▶ **What the task requires**
Please retype the material below line for line, without the pictures.

▶ **Dataset entries**
####

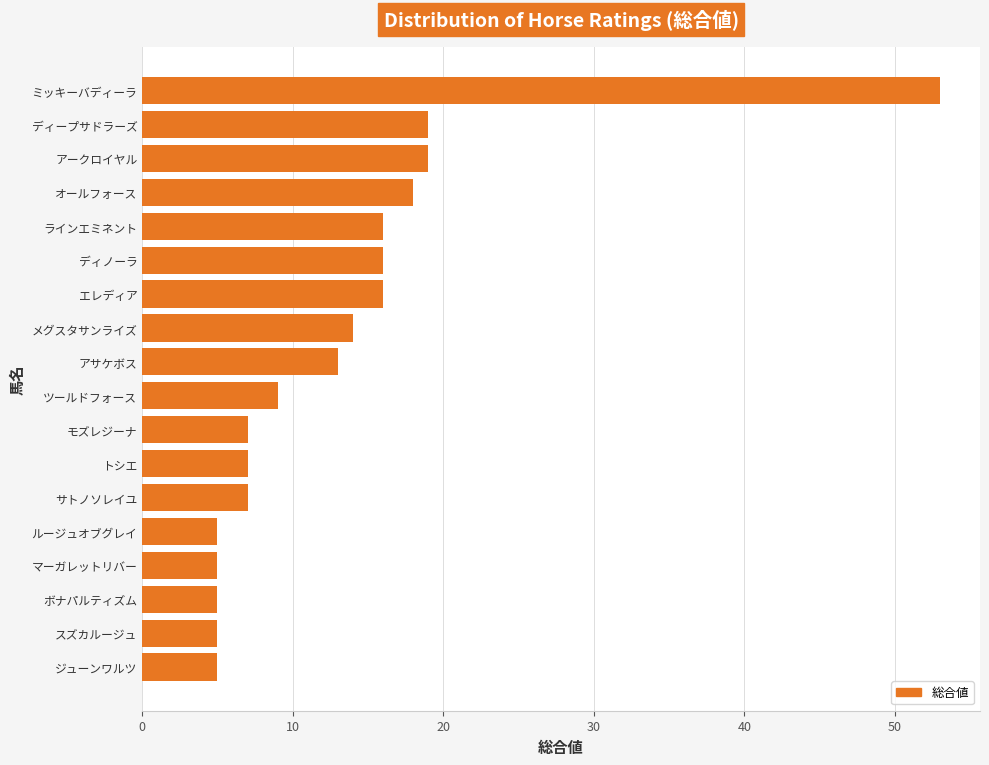

Which has a higher value, ボナパルティズム or ミッキーバディーラ?

ミッキーバディーラ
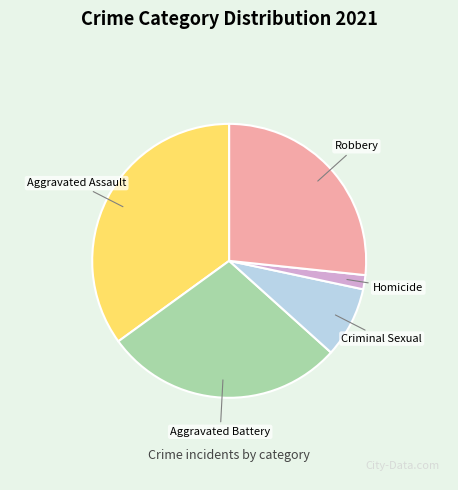

Count the number of slices in the pie.

5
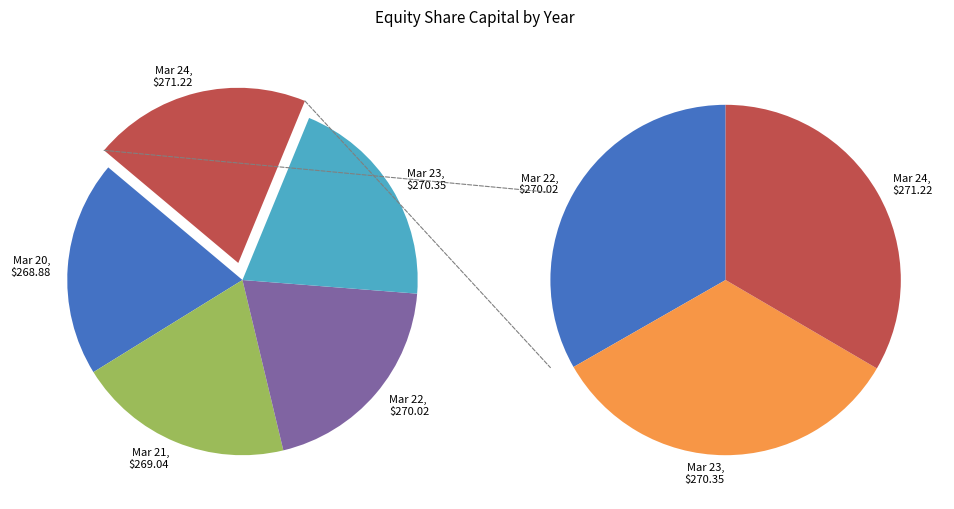

What is the change in value from Mar 21 to Mar 22?

+1.0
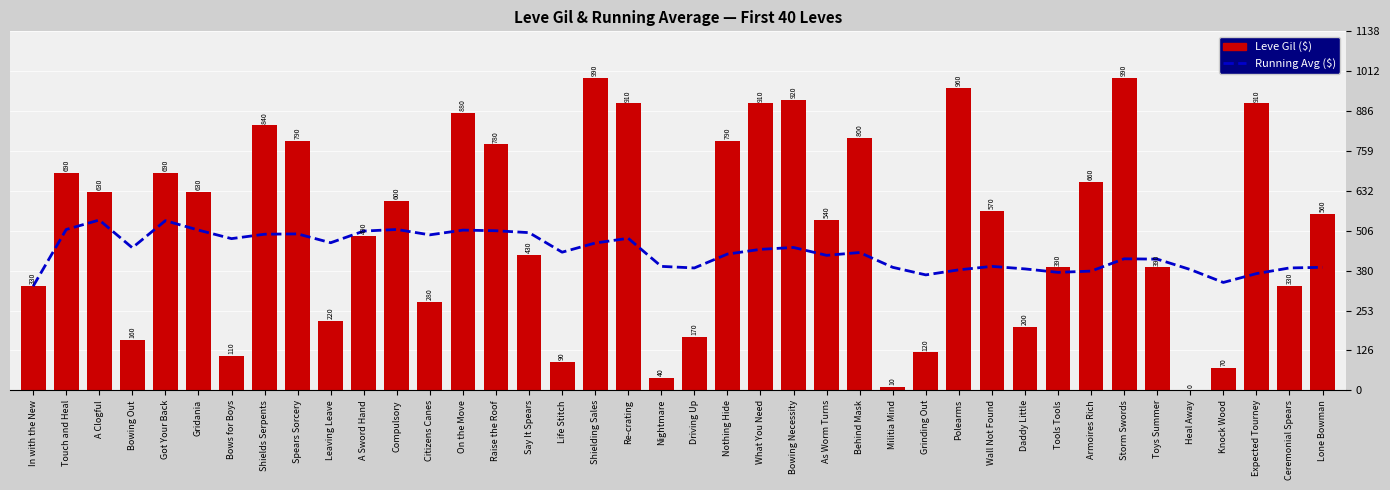

Is it true that Leve Gil equals 194 at Citizens Canes?

False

####

▶ **Written answer**
Which has a higher value, ボナパルティズム or ミッキーバディーラ?

ミッキーバディーラ

Count the number of slices in the pie.

5

What is the change in value from Mar 21 to Mar 22?

+1.0

Is it true that Leve Gil equals 194 at Citizens Canes?

False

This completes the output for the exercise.